• [Data excerpt]:
Segment Open

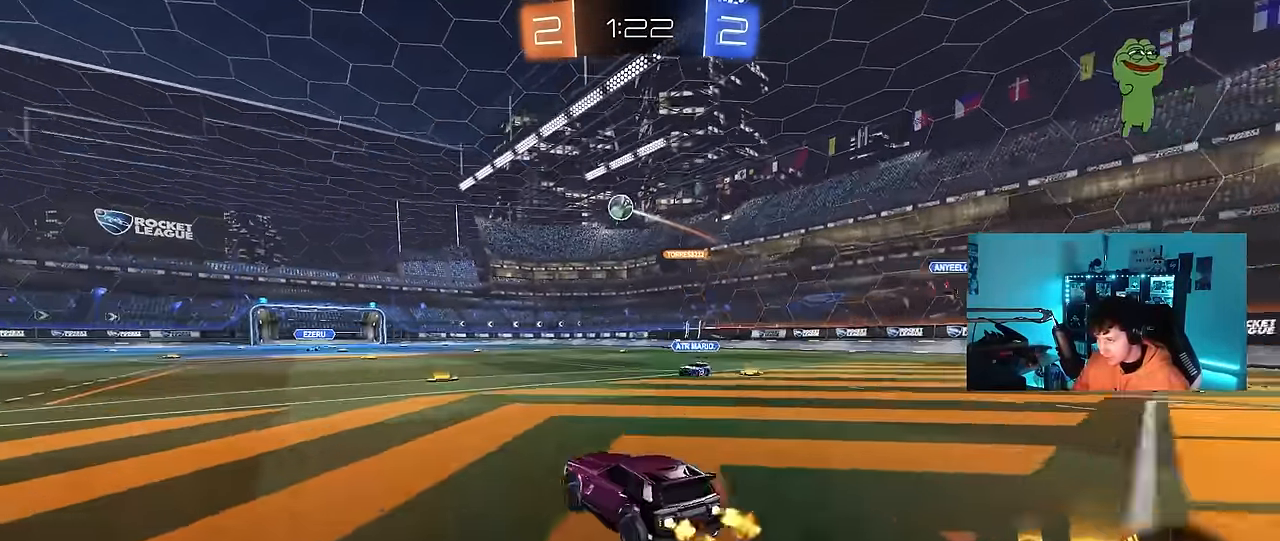
{"keys": ["w"], "mouse": [], "events": [[250, "a", "up"], [300, "mouse_left", "up"]]}
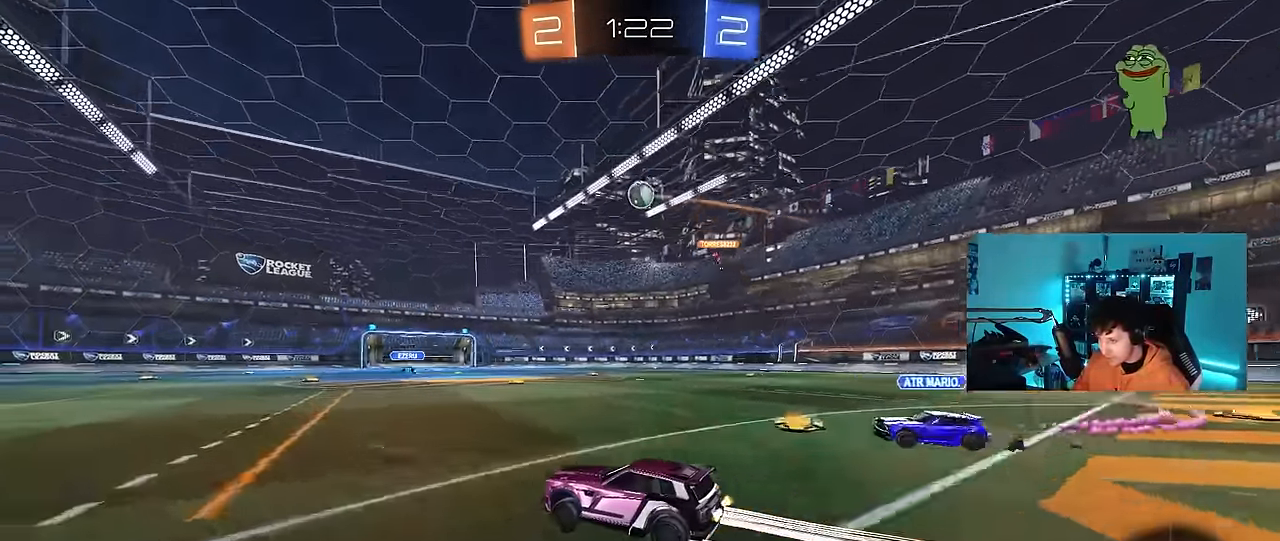
{"keys": ["w"], "mouse": [], "events": [[300, "a", "down"], [450, "a", "up"]]}
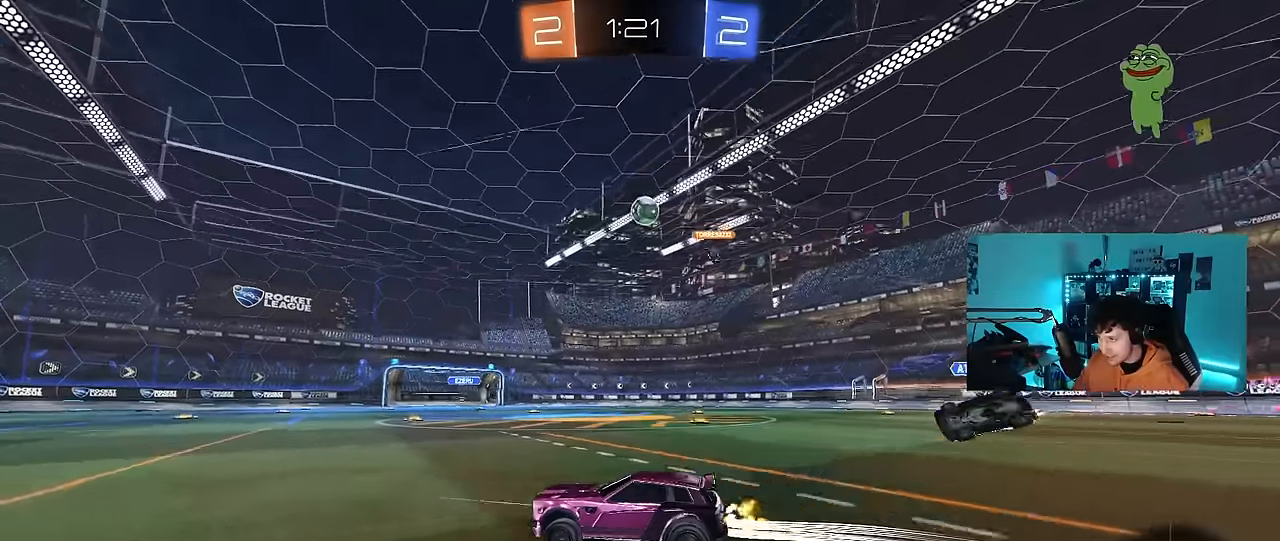
{"keys": ["d", "w"], "mouse": [], "events": [[134, "mouse_left", "down"], [234, "mouse_left", "up"], [417, "d", "down"]]}
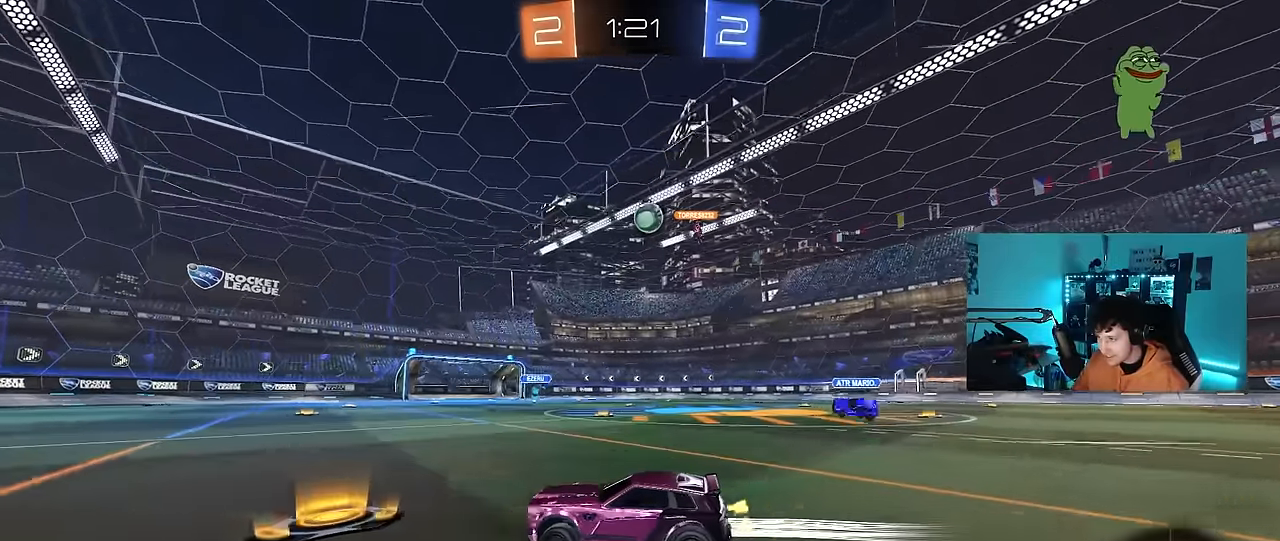
{"keys": ["w"], "mouse": [], "events": [[50, "d", "up"], [200, "d", "down"], [300, "d", "up"]]}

Segment Closed

• [Exercise details]:
Here the job is to print all the data exactly, skipping any image.

• [Answer area]:
{"keys": ["w"], "mouse": [], "events": [[250, "a", "up"], [300, "mouse_left", "up"]]}
{"keys": ["w"], "mouse": [], "events": [[300, "a", "down"], [450, "a", "up"]]}
{"keys": ["d", "w"], "mouse": [], "events": [[134, "mouse_left", "down"], [234, "mouse_left", "up"], [417, "d", "down"]]}
{"keys": ["w"], "mouse": [], "events": [[50, "d", "up"], [200, "d", "down"], [300, "d", "up"]]}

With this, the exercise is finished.